[Bounding box coordinate data]
────────────────────

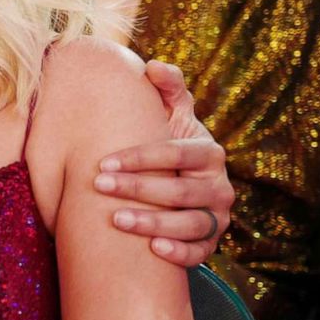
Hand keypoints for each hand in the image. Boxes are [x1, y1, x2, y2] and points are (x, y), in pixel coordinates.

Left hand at [96, 60, 233, 266]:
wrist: (182, 180)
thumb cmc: (168, 143)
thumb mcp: (171, 114)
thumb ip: (167, 89)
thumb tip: (152, 66)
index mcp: (208, 151)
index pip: (175, 152)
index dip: (139, 157)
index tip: (103, 163)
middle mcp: (219, 184)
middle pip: (181, 189)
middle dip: (138, 188)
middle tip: (99, 187)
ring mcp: (218, 215)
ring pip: (191, 223)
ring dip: (154, 222)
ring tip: (117, 220)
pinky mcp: (211, 242)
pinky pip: (201, 252)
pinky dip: (180, 252)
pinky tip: (154, 249)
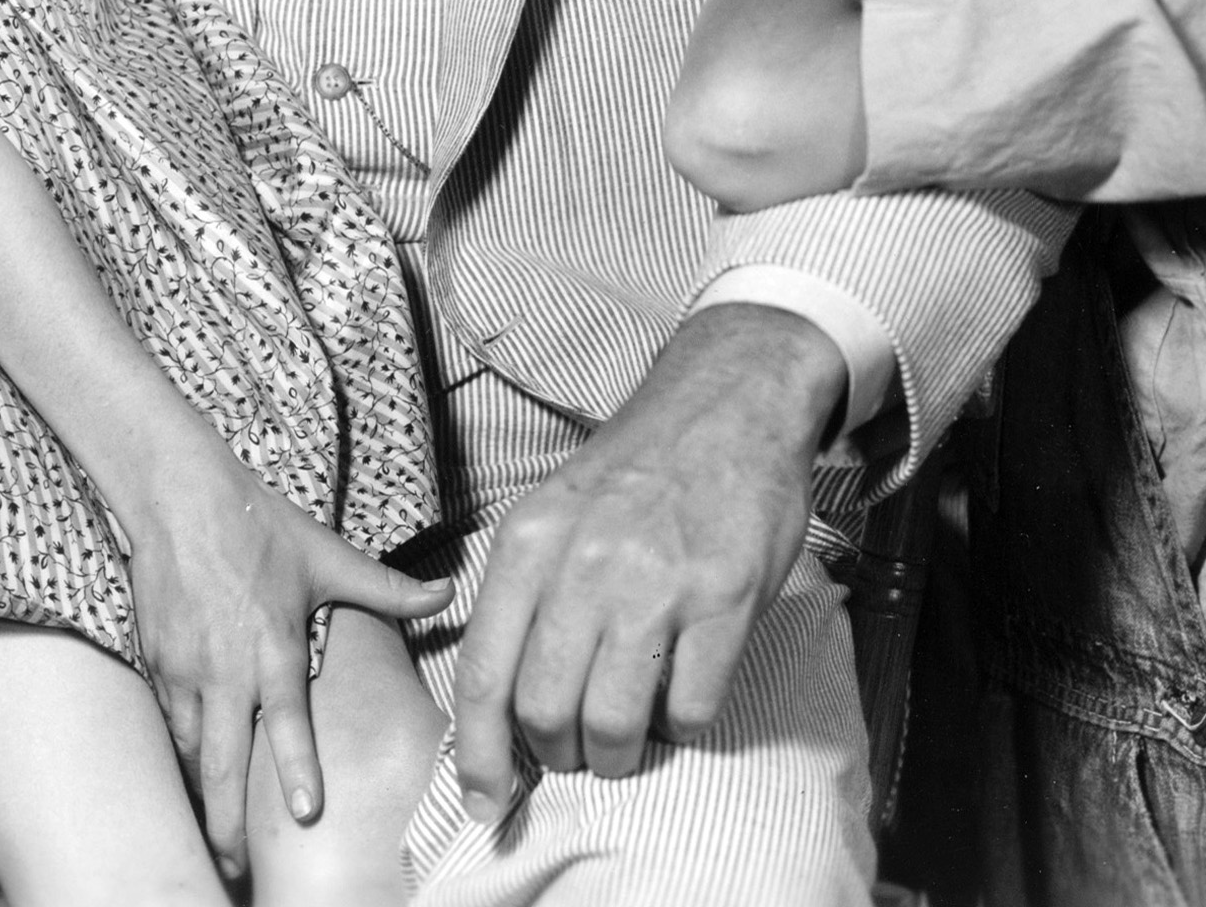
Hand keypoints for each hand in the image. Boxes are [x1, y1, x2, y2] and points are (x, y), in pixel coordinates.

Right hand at [125, 446, 453, 877]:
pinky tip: (193, 782)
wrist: (179, 496)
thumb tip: (448, 592)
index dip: (294, 770)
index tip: (306, 815)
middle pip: (222, 760)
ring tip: (218, 843)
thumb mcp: (327, 556)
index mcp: (273, 644)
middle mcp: (226, 666)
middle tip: (239, 868)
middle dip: (228, 822)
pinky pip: (169, 723)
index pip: (285, 720)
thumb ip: (386, 589)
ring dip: (204, 797)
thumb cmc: (259, 526)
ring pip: (191, 750)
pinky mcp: (157, 662)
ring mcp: (185, 668)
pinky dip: (182, 757)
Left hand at [451, 305, 841, 819]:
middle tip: (580, 749)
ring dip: (621, 752)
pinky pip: (691, 709)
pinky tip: (684, 691)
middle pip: (546, 713)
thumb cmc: (635, 472)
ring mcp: (657, 583)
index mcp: (528, 544)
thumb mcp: (552, 513)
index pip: (482, 673)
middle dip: (560, 756)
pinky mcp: (725, 598)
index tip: (484, 802)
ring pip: (616, 724)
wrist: (727, 402)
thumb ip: (523, 598)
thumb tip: (496, 710)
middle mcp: (584, 565)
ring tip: (632, 734)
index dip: (478, 754)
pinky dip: (684, 724)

────────────────────

**Work instructions**
Without carrying over any picture, retype the records above word for word.

**Response to the exercise**
Hand keypoints for each hand in the image. Boxes are [x1, y1, x2, y2] and points are (x, y), in pixel coordinates.

Left hand at [96, 60, 233, 266]:
wrist: (182, 180)
thumb cmc: (168, 143)
thumb mcp: (171, 114)
thumb ip: (167, 89)
thumb tip: (152, 66)
index mcp: (208, 151)
index pip: (175, 152)
index dip: (139, 157)
index tip: (103, 163)
middle mcp: (219, 184)
middle pip: (181, 189)
middle dip: (138, 188)
middle tip: (99, 187)
ring mcp: (218, 215)
ring pip: (191, 223)
ring dip: (154, 222)
ring tip: (117, 220)
pinky mcp: (211, 242)
pinky pip: (201, 252)
pinky dip: (180, 252)
pinky tip: (154, 249)
Hand keypoints for each hand in the image. Boxes are [x1, y1, x2, y2] and points are (x, y), in pixel coordinates.

Right hand at [125, 446, 453, 877]:
pinky tip: (193, 782)
wrist: (179, 496)
thumb tip: (448, 592)
index dip: (294, 770)
index tip: (306, 815)
middle pip: (222, 760)
ring tip: (218, 843)
thumb mcp: (327, 556)
index mcp: (273, 644)
middle mcp: (226, 666)
middle tip: (239, 868)
middle dip: (228, 822)
pinky pip: (169, 723)
index pip: (285, 720)
thumb ip: (386, 589)
ring dip: (204, 797)
thumb cmc: (259, 526)
ring pip: (191, 750)
pinky mcp: (157, 662)
ring mcp: (185, 668)
pinky dip: (182, 757)
Left hand at [451, 305, 841, 819]:
middle tip: (580, 749)
ring dip: (621, 752)
pinky pip: (691, 709)
pinky tip: (684, 691)
middle pip: (546, 713)
thumb cmc: (635, 472)
ring mcp: (657, 583)
index mcp: (528, 544)
thumb mcp: (552, 513)
index pip: (482, 673)
middle dip: (560, 756)
pinky mcp: (725, 598)
index tip: (484, 802)
ring pip: (616, 724)
wrist: (727, 402)
thumb ip: (523, 598)
thumb tip: (496, 710)
middle mcp: (584, 565)
ring tip: (632, 734)
index dip: (478, 754)
pinky dip: (684, 724)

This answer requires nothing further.